Adolescence explosive

Affiche Adolescence explosive
Réalisé par Brian Duffield
Titre original Spontaneous
Pays de production U.S.A.
Année 2020
Durée
Musique Joseph Trapanese
Genre Fantastique, Science fiction, Comédie
Distributeur Paramount Pictures
Acteurs Piper Perabo, Charlie Plummer, Katherine Langford, Chelah Horsdal, Rob Huebel, Kaitlyn Bernard
Age légal 16 ans
Age suggéré 16 ans
N° cinéfeuilles 855

Critique

Une vague de combustions - ou plutôt d’explosions - spontanées sert de toile de fond à une histoire d’amour entre une ado sarcastique et son ami sensible. Relevé de touches d’humour noir et d’adresses au spectateur, ce film très réussi à la saveur douce-amère, et plus profond qu’il n’y paraît, aborde de nombreuses peurs adolescentes, actuelles et intemporelles.

:::::

| PROBLÈMES À RÉSOUDRE |
[1] Extrayez de la fiche du film le passage qui va de « Une vague de » jusqu'à « actuelles et intemporelles. » inclus.
[2] Ces affirmations concordent-elles avec la fiche du film : (a) le film a été réalisé par Brian Duffield, (b) l'âge légal est de 12 ans, (c) le distributeur est Paramount Pictures ? Pour chacune, répondez par oui ou non en citant les mots décisifs de la fiche.
La liste qui suit provient d'une autre source.

Données extraites d'une collection:

:::::

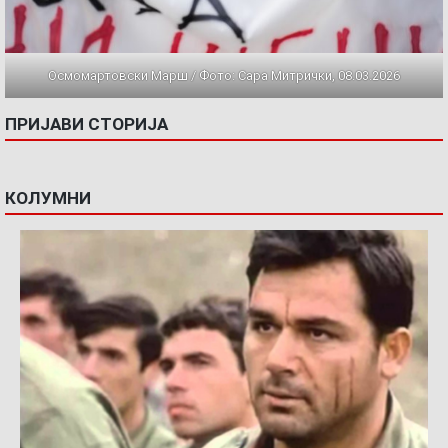
Осмомартовски Марш / Фото: Сара Митрички, 08.03.2026
ПРИЈАВИ СТОРИЈА
КОЛУМНИ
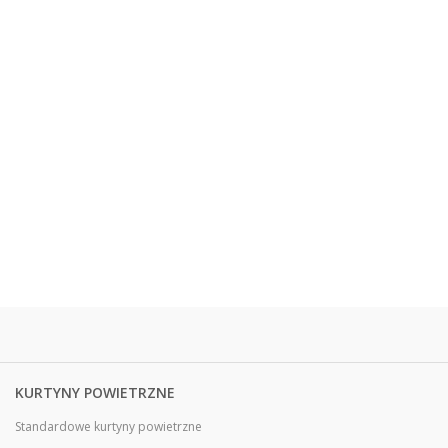
KURTYNY POWIETRZNE
Standardowe kurtyny powietrzne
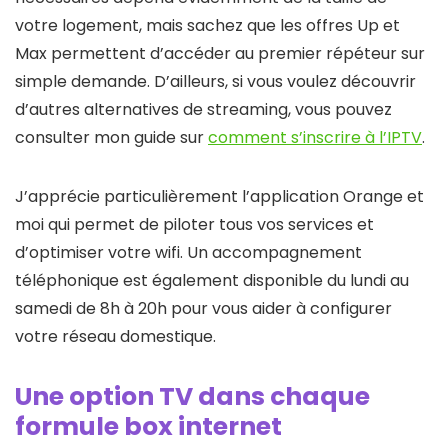
votre logement, mais sachez que les offres Up et
Max permettent d’accéder au premier répéteur sur
simple demande. D’ailleurs, si vous voulez découvrir
d’autres alternatives de streaming, vous pouvez
consulter mon guide sur
comment s’inscrire à l’IPTV
.
J’apprécie particulièrement l’application Orange et
moi qui permet de piloter tous vos services et
d’optimiser votre wifi. Un accompagnement
téléphonique est également disponible du lundi au
samedi de 8h à 20h pour vous aider à configurer
votre réseau domestique.
Une option TV dans chaque
formule box internet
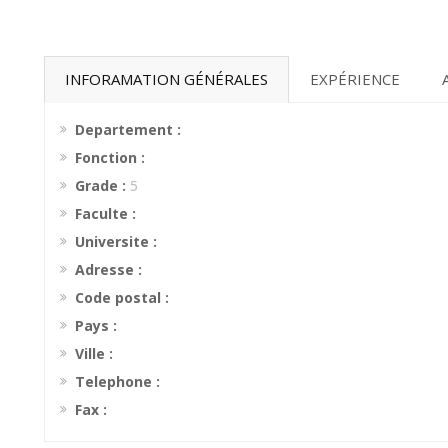
INFORAMATION GÉNÉRALES
EXPÉRIENCE
Departement :
Fonction :
Grade :
5
Faculte :
Universite :
Adresse :
Code postal :
Pays :
Ville :
Telephone :
Fax :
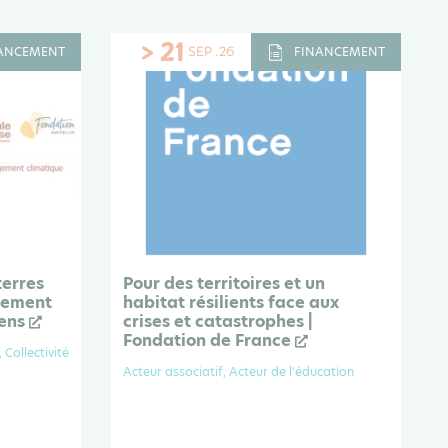
> 21
SEP .26
ANCEMENT
FINANCEMENT
terres
Pour des territoires et un
gement
habitat résilients face aux
iens
crises et catastrophes |
Fondation de France
 Collectivité
Acteur associatif, Acteur de l'éducation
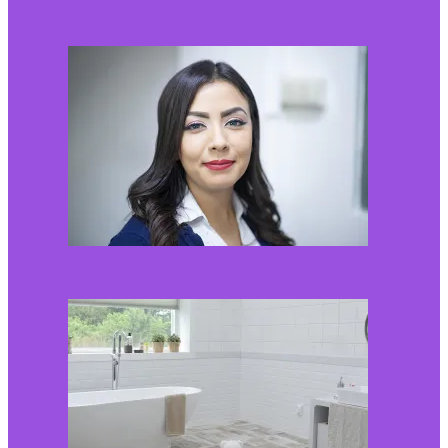
Kaip miegamojo
atmosfera veikia odos
senėjimą?
2026-06-01
Kaip įsirengti pritaikytą
neįgaliojo vežimėliui
vonią?
2026-05-12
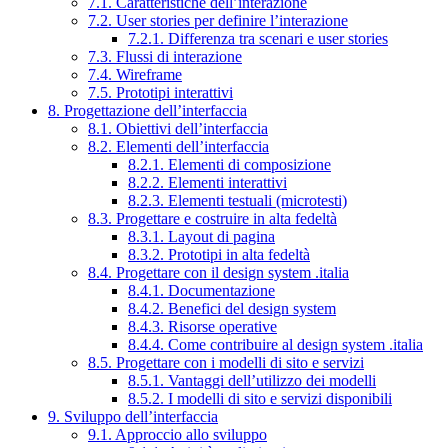
7.1. Caratteristiche dell’interazione
7.2. User stories per definire l’interazione
7.2.1. Differenza tra scenari e user stories
7.3. Flussi di interazione
7.4. Wireframe
7.5. Prototipi interattivi
8. Progettazione dell’interfaccia
8.1. Obiettivi dell’interfaccia
8.2. Elementi dell’interfaccia
8.2.1. Elementi di composizione
8.2.2. Elementi interattivi
8.2.3. Elementi testuali (microtesti)
8.3. Progettare e costruire in alta fedeltà
8.3.1. Layout di pagina
8.3.2. Prototipi in alta fedeltà
8.4. Progettare con il design system .italia
8.4.1. Documentazione
8.4.2. Benefici del design system
8.4.3. Risorse operative
8.4.4. Come contribuire al design system .italia
8.5. Progettare con i modelli di sito e servizi
8.5.1. Vantaggi dell’utilizzo dei modelli
8.5.2. I modelli di sito e servizi disponibili
9. Sviluppo dell’interfaccia
9.1. Approccio allo sviluppo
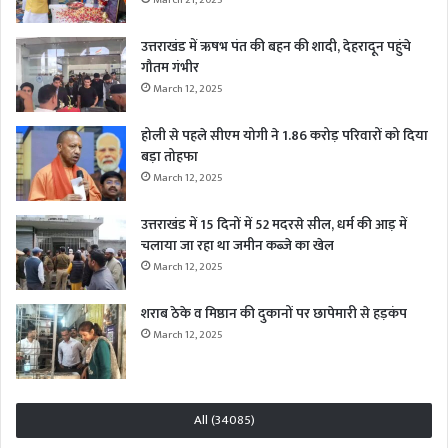
उत्तराखंड में ऋषभ पंत की बहन की शादी, देहरादून पहुंचे
गौतम गंभीर
March 12, 2025
होली से पहले सीएम योगी ने 1.86 करोड़ परिवारों को दिया
बड़ा तोहफा
March 12, 2025
उत्तराखंड में 15 दिनों में 52 मदरसे सील, धर्म की आड़ में
चलाया जा रहा था जमीन कब्जे का खेल
March 12, 2025
शराब ठेके व मिष्ठान की दुकानों पर छापेमारी से हड़कंप
March 12, 2025
All (34085)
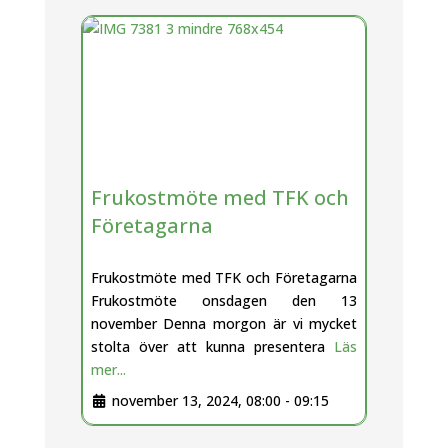
Frukostmöte med TFK och
Företagarna
Frukostmöte med TFK och Företagarna
Frukostmöte onsdagen den 13
november Denna morgon är vi mycket
stolta över att kunna presentera
Läs
mer...
november 13, 2024, 08:00
-
09:15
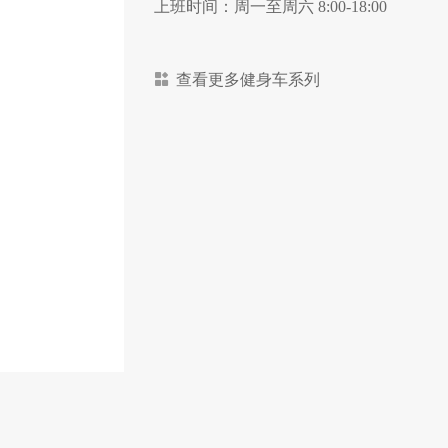
上班时间：周一至周六 8:00-18:00
查看更多健身车系列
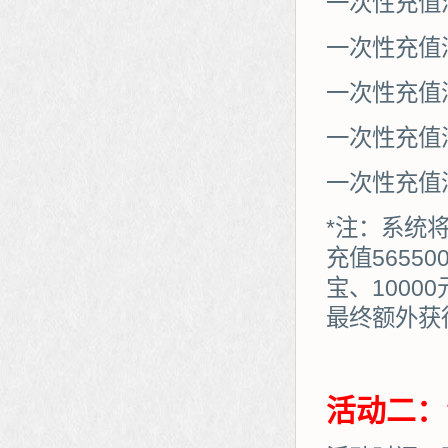
一次性充值满
爱玩久久
巴士玩网页游戏
游戏大巴
323g开服表
一次性充值满
盒子游戏
07073
一次性充值满
265G
页游网
腾讯游戏
新浪游戏
一次性充值满
新浪页游
网易游戏
一次性充值满
52pk
多玩
pcgame
中华网
*注：系统
游戏狗
Cwan
充值5655
86wan
游一游
宝、1000
游侠网页游戏
40407
最终额外获得：7
5617网游网
一游网
聚侠网
开服网
斗蟹网页游戏
游戏观察
活动二：
4q5q游戏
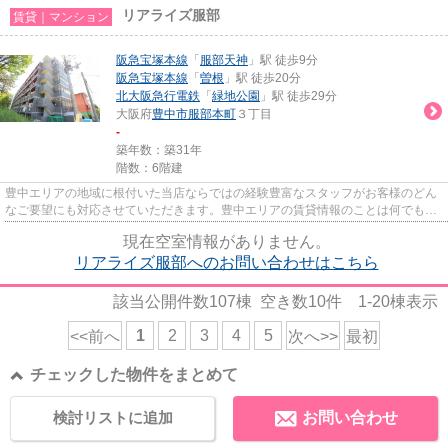
リアライズ服部
賃貸｜マンション
阪急宝塚本線
「
服部天神
」駅 徒歩9分
阪急宝塚本線
「
曽根
」駅 徒歩20分
北大阪急行電鉄
「
緑地公園
」駅 徒歩29分
大阪府
豊中市
服部本町
３丁目
-
築年数：築31年
階数：6階建
豊中エリアの地域に根付いた当店ならではの経験豊富なスタッフがお客様のどん
なご要望にも対応させていただきます。豊中エリアの賃貸情報のことは何でもお
気軽にご相談ください。一生...
現在空室情報がありません。
リアライズ服部へのお問い合わせはこちら
該当公開件数
107
棟 空き数
10
件
1-20
棟表示
1
2
3
4
5
<<前へ
次へ>>
最初
チェックした物件をまとめて
検討リストに追加
お問い合わせ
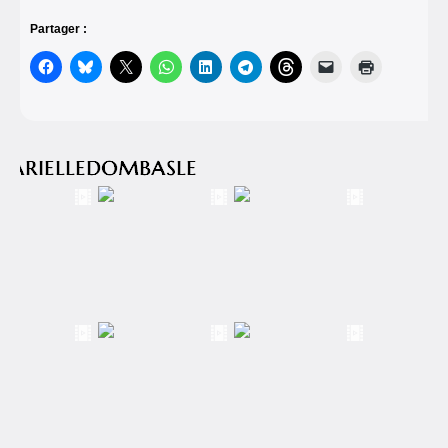
Partager :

:::::

| RÉPONSES NUMÉROTÉES |
[1]
Une vague de combustions - ou plutôt d’explosions - spontanées sert de toile de fond à une histoire d’amour entre une ado sarcastique et son ami sensible. Relevé de touches d’humour noir et d’adresses au spectateur, ce film très réussi à la saveur douce-amère, et plus profond qu’il n’y paraît, aborde de nombreuses peurs adolescentes, actuelles et intemporelles.

[2]
(a) Oui : « Réalisé par Brian Duffield ».
(b) Non : « Age légal 16 ans ».
(c) Oui : « Distributeur Paramount Pictures ».